Metrics are shown with different colours. Fmax is black, AUC-ROC and AUC-PR are in red, Jacc, Smin and SimGIC are in green and semantic similarity metrics are in blue. Colours are varied between different metrics in the same group. The figure uses the following abbreviations: AJ = AJacc, F = Fmax, G = SimGIC, J = Jacc, L = Lin, PR = AUC-PR, R = Resnik, ROC = AUC-ROC and Sm = Smin. Abbreviations are combined with summation or data structuring method. For example, Resnik F is R-F, Lin A is L-A, TC AUCROC is TC-ROC, ic2 SimGIC is ic2-G and ic Smin is ic-S. High quality metrics appear in the upper left corner (high correlation and low False Positive Signal). This clustered part is zoomed in the lower panel for clarity.
Fig 9.
Top metrics for MouseFunc (top panel) and Uniprot (lower panel) data sets.

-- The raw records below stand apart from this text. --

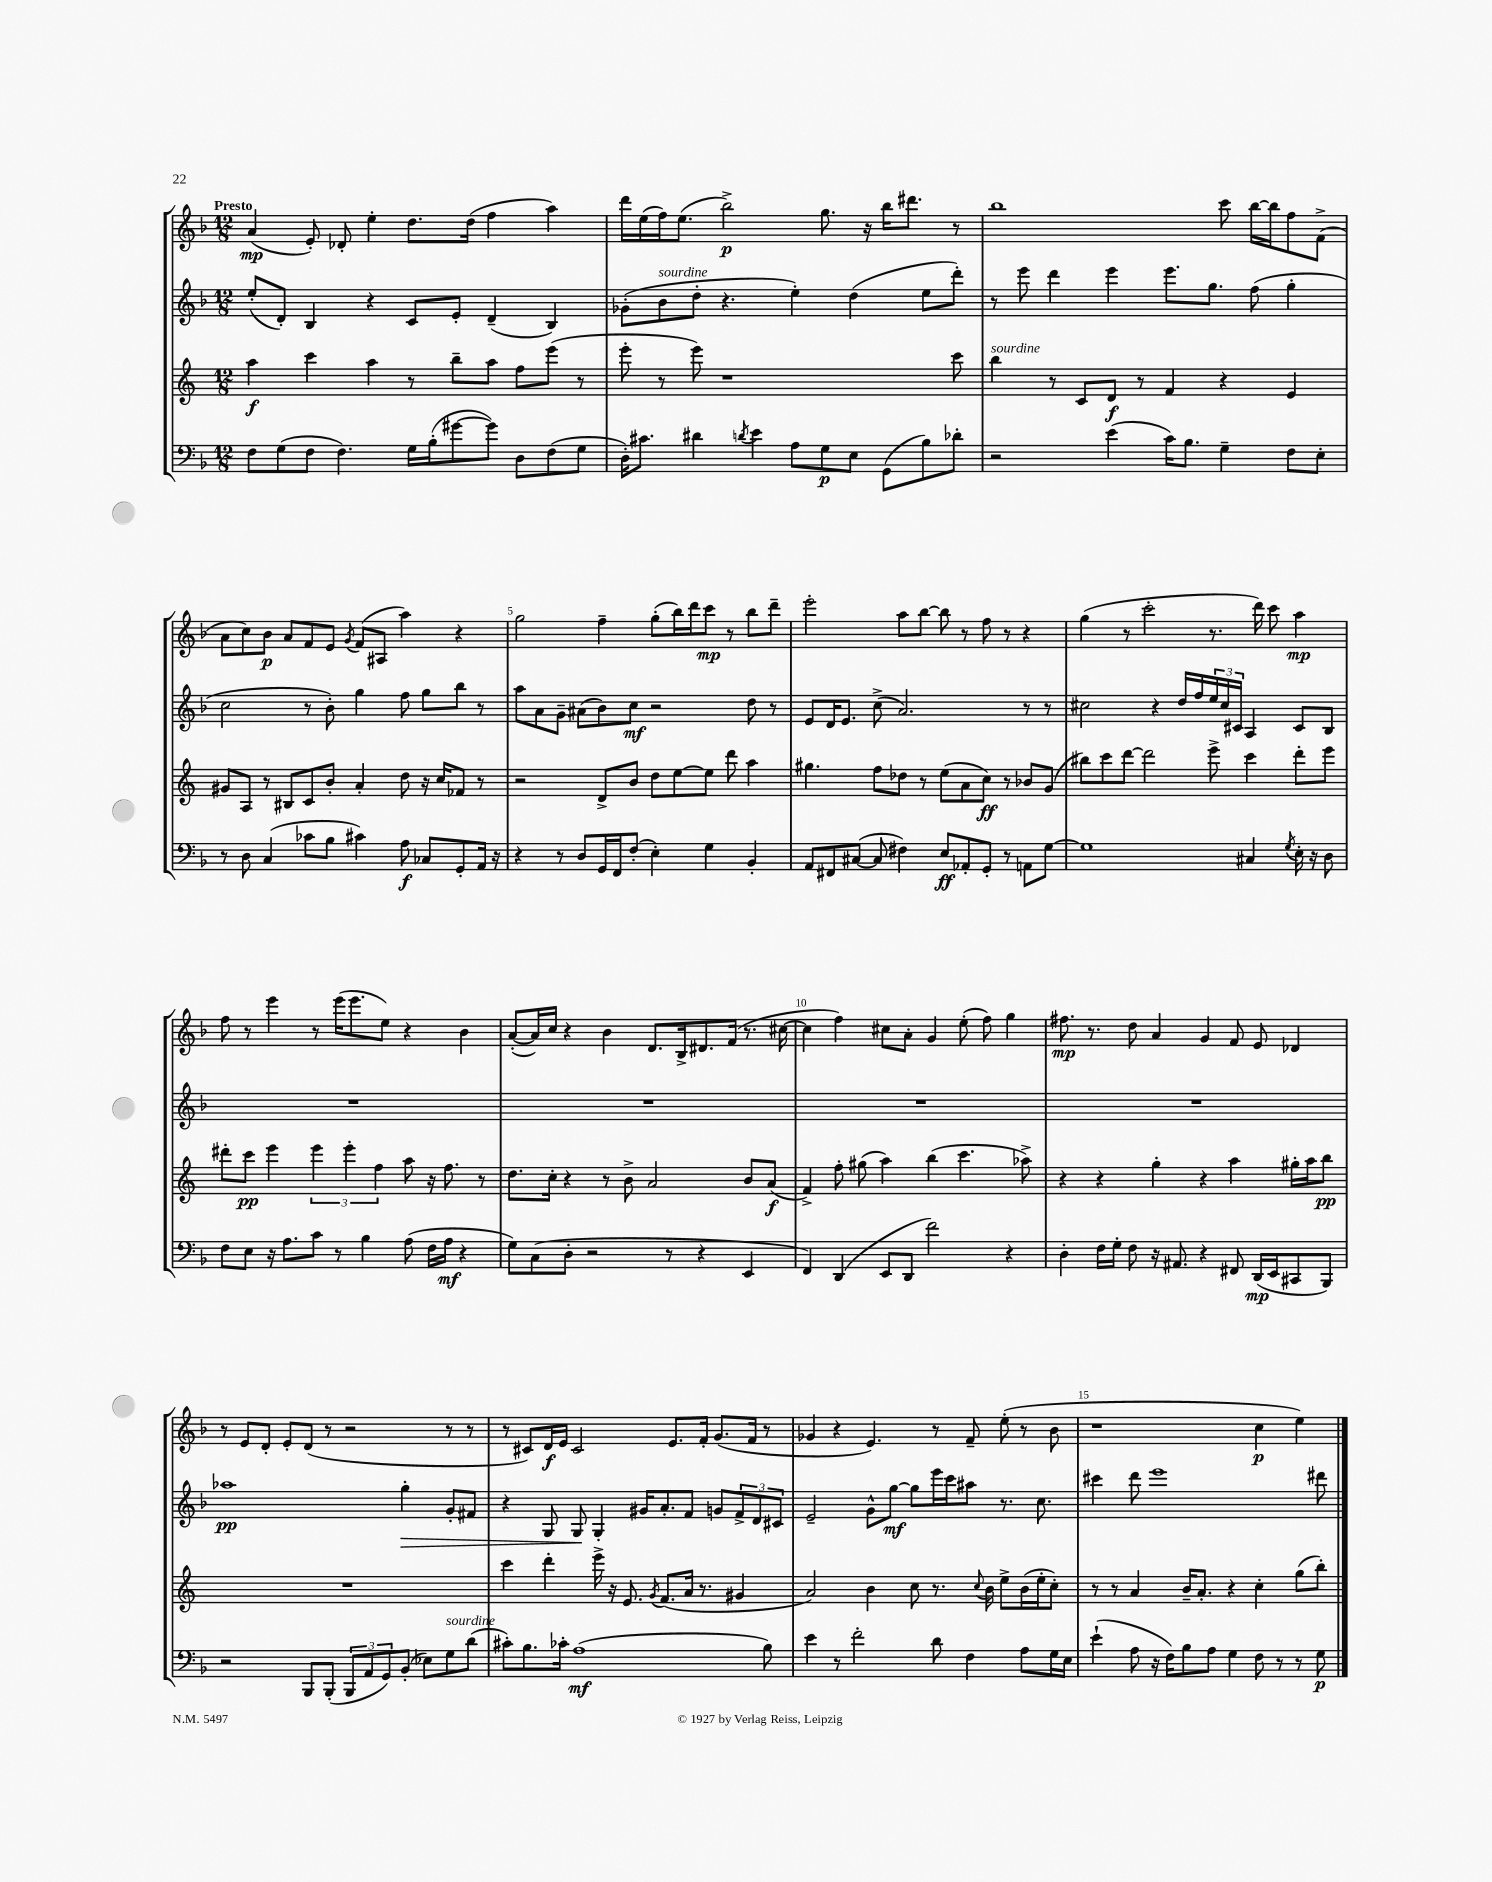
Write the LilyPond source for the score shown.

<<
\new StaffGroup <<
\new Staff = "s0" {
    \clef treble \key f \major \numericTimeSignature \time 12/8 \tempo "Presto"
    a'4\mp( e'8-.) des'8-. e''4-. d''8. d''16( f''4 a''4) |
    d'''16 e''16( f''16) e''8.( bes''2->\p) g''8. r16 bes''16 dis'''8. r8 |
    bes''1 c'''8 bes''16~ bes''16 f''8 f'8->( |
    a'8 c''8) bes'8\p a'8 f'8 e'8 \acciaccatura { g'8 } f'8( ais8 a''4) r4 |
    g''2 f''4-- g''8-.( bes''16) d'''16 c'''8\mp r8 bes''8 d'''8-- |
    e'''2-. a''8 bes''8~ bes''8 r8 f''8 r8 r4 |
    g''4( r8 c'''2-. r8. d'''16) c'''8 a''4\mp |
    f''8 r8 e'''4 r8 e'''16( e'''8. e''8) r4 bes'4 |
    a'8~-.( a'16) c''16 r4 bes'4 d'8. bes16-> dis'8. f'16( r8. cis''16~ |
    cis''4 f''4) cis''8 a'8-. g'4 e''8-.( f''8) g''4 |
    fis''8.\mp r8. d''8 a'4 g'4 f'8 e'8 des'4 |
    r8 e'8 d'8-. e'8-. d'8( r8 r2 r8 r8 |
    r8 cis'8) d'16\f e'16 cis'2 e'8. f'16-. g'8.( f'16 r8 |
    ges'4 r4 e'4.) r8 f'8-- e''8-.( r8 bes'8 |
    r1 c''4\p e''4) \bar "|." |
}
\new Staff = "s1" {
    \clef treble \key f \major \numericTimeSignature \time 12/8
    e''8-.( d'8-.) bes4 r4 c'8 e'8-. d'4--( bes4) |
    ges'8-.( bes'8^\markup { \italic "sourdine" } d''8-. r4. e''4-.) d''4( e''8 d'''8-.) |
    r8 e'''8 d'''4 e'''4 e'''8. g''8. f''8( g''4-. |
    c''2 r8 bes'8-.) g''4 f''8 g''8 bes''8 r8 |
    a''8 a'8 g'8-- ais'8( bes'8) c''8\mf r2 d''8 r8 |
    e'8 d'16 e'8. c''8->( a'2.) r8 r8 |
    cis''2 r4 d''16 f''16 \tuplet 3/2 { e''16 cis''16 cis'16 } a4 cis'8 bes8 |
    R1. |
    R1. |
    R1. |
    R1. |
    aes''1\pp g''4-.\> g'8-. fis'8 |
    r4 g8 g8\! g4-. gis'16 a'8.-. f'8 g'8 \tuplet 3/2 { f'8-> d'8 cis'8 } |
    e'2-- g'8-^ g''8~\mf g''8 e'''16 c'''16 ais''8 r8. c''8. |
    cis'''4 d'''8 e'''1 dis'''8 \bar "|." |
}
\new Staff = "s2" {
    \clef treble \key c \major \numericTimeSignature \time 12/8
    a''4\f c'''4 a''4 r8 b''8-- a''8 f''8 e'''8( r8 |
    e'''8-. r8 e'''8) r1 c'''8 |
    b''4^\markup { \italic "sourdine" } r8 c'8 d'8\f r8 f'4 r4 e'4 |
    gis'8 a8 r8 bis8 c'8 b'8-. a'4-. d''8 r16 c''16 fes'8 r8 |
    r2 d'8-> b'8 d''8 e''8~ e''8 d'''8 a''4 |
    gis''4. f''8 des''8 r8 e''8( a'8 c''8\ff) r8 bes'8 g'8( |
    bis''8) c'''8 d'''8~ d'''2 e'''8-> c'''4 d'''8-. e'''8 |
    dis'''8-. c'''8\pp e'''4 \tuplet 3/2 { e'''4 e'''4-. f''4 } a''8 r16 f''8. r8 |
    d''8. c''16-. r4 r8 b'8-> a'2 b'8 a'8\f( |
    f'4->) f''8-. gis''8( a''4) b''4( c'''4. aes''8->) |
    r4 r4 g''4-. r4 a''4 gis''16-. a''16 b''8\pp |
    R1. |
    c'''4 d'''4-. e'''16-> r16 e'8. \acciaccatura { g'8 } f'8.( a'16 r8. gis'4 |
    a'2) b'4 c''8 r8. \appoggiatura { c''8 } b'16 e''8-> b'16( e''16-. c''8-.) |
    r8 r8 a'4 b'16-- a'8.-. r4 c''4-. g''8( b''8-.) \bar "|." |
}
\new Staff = "s3" {
    \clef bass \key f \major \numericTimeSignature \time 12/8
    f8 g8( f8 f4.) g16 bes16-.( gis'8~ gis'8) d8 f8( g8 |
    d16-.) cis'8. dis'4 \acciaccatura { d'8 } e'4 a8 g8\p e8 g,8( bes8) des'8-. |
    r2 e'4( c'16) bes8. g4-- f8 e8-. |
    r8 d8 c4( ces'8 bes8 cis'4) a8\f ces8 g,8-. a,16 r16 |
    r4 r8 d8 g,16 f,16 f8-.( e4-.) g4 bes,4-. |
    a,8 fis,8 cis8~( cis8 fis4) e8\ff aes,8-. g,8-. r8 a,8 g8~ |
    g1 cis4 \acciaccatura { g8 } e16-. r16 d8 |
    f8 e8 r16 a8. c'8 r8 bes4 a8( f16 a16\mf r4 |
    g8) c8( d8-. r2 r8 r4 e,4 |
    f,4) d,4( e,8 d,8 f'2) r4 |
    d4-. f16 g16-. f8 r16 ais,8. r4 fis,8 d,16\mp( e,16 cis,8 bes,,8) |
    r2 bes,,8 bes,,8-.( \tuplet 3/2 { bes,,8 a,8 g,8) } bes,8-.( ees8) g8^\markup { \italic "sourdine" } d'8( |
    cis'8-.) bes8. ces'16-. a1\mf( bes8) |
    e'4 r8 f'2-. d'8 f4 a8 g16 e16 |
    e'4-!( a8 r16 f16) bes8 a8 g4 f8 r8 r8 g8\p \bar "|." |
}
>>
>>
\layout { \context { \Score \override BarNumber.break-visibility = ##(#f #t #t) barNumberVisibility = #(every-nth-bar-number-visible 5) } }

Here we repeat the lower plot from Fig 8 on the other two data sets. The performance of individual EvMs varies between data sets. Colouring and labels are explained in Fig 7.
Table 1.
Summary of results for best performing and widely-used metrics.
Here we show RC (Rank Correlation) and FP (False Positive) results for the best performing methods. We also show same results for some widely-used metrics. Good metrics should have a high RC score and low FP scores. Rec column shows our selected recommendations (See text for details). The five best results in each column are shown in bold. The five weakest results in each column are shown with underlined italics. Metrics that fail a given test are highlighted in red (see text for details). Note how methods in lower block show consistent weak performance either in RC or FP tests.